As they drew closer to the rock—a tribute to the famed American writer who moved into a three-room cottage near campus and befriended several Jesuits at Fordham—McLoughlin continued her story.

“Rumor has it that the University Church’s original bell was the inspiration for Poe’s haunting poem ‘The Bells,’” she explained. “So he has a lot of presence on the campus. And to honor him … he has a rock!”

The middle schoolers giggled. “That’s awesome!” one quipped.

Others were more impressed by Rose Hill’s ambiance. Derek De La Hoz, a seventh-grader at Saint Clare of Assisi, said his sibling lives in Faber Hall. He recalled the first time his big brother gave their family a tour of the undergraduate campus.

‘It’s So Peaceful’

“It was like paradise. It’s so peaceful,” said the younger De La Hoz, who said he lives in Country Club, a mixed-income neighborhood in the Bronx. “You can hear the birds chirping.”

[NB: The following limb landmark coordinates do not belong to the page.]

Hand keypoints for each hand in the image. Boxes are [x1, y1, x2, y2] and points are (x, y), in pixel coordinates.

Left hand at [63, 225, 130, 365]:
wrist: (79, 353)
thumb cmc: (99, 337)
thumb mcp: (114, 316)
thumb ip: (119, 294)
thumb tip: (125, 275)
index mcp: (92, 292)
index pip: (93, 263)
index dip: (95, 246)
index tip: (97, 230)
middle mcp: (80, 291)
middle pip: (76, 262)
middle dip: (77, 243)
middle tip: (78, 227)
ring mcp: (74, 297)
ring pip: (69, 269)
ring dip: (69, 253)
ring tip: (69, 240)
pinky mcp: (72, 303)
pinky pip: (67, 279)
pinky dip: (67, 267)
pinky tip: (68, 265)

The day ended in the McGinley Ballroom, where students were treated to a slice of pizza and a plastic zipped file folder filled with a Fordham adhesive card holder, a printout of Edgar Allan Poe’s poem “The Bells,” and a sheet explaining the Science and Technology Entry Program (STEP), Fordham’s enrichment program for middle and high schoolers.

“Make sure you come here for college, alright?” said Joseph M. McShane, S.J., president of Fordham, to a group of students from Sts. Philip and James School. “We’re your neighborhood school.”  

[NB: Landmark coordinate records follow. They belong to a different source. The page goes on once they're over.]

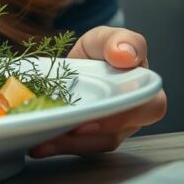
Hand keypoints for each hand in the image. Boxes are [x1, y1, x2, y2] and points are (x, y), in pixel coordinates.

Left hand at [29, 26, 166, 157]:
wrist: (81, 59)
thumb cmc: (103, 48)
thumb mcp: (110, 37)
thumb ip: (124, 40)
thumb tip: (124, 55)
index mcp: (143, 91)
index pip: (147, 108)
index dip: (122, 117)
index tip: (92, 118)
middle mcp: (129, 116)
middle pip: (113, 136)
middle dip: (85, 139)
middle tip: (60, 133)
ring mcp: (106, 130)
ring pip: (92, 145)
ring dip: (66, 146)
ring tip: (41, 142)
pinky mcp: (84, 137)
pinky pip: (74, 146)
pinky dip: (55, 146)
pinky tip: (36, 145)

Isabella Batista, a wide-eyed sixth-grader at Saint Clare of Assisi, was sitting in the ballroom with her classmates.“This school is so big,” she said. “I went to the buffet and I can’t believe when you’re in college, you get to eat anything you want.”

Batista said she has a cousin who is currently enrolled at Fordham and loves it. Someday, Batista might apply here. But for now, like the rest of the students who visited Fordham this week, she said she’s taking things one step at a time. 

“I think college is about getting ready for when you’re all grown up,” Batista said. “And starting your own life.”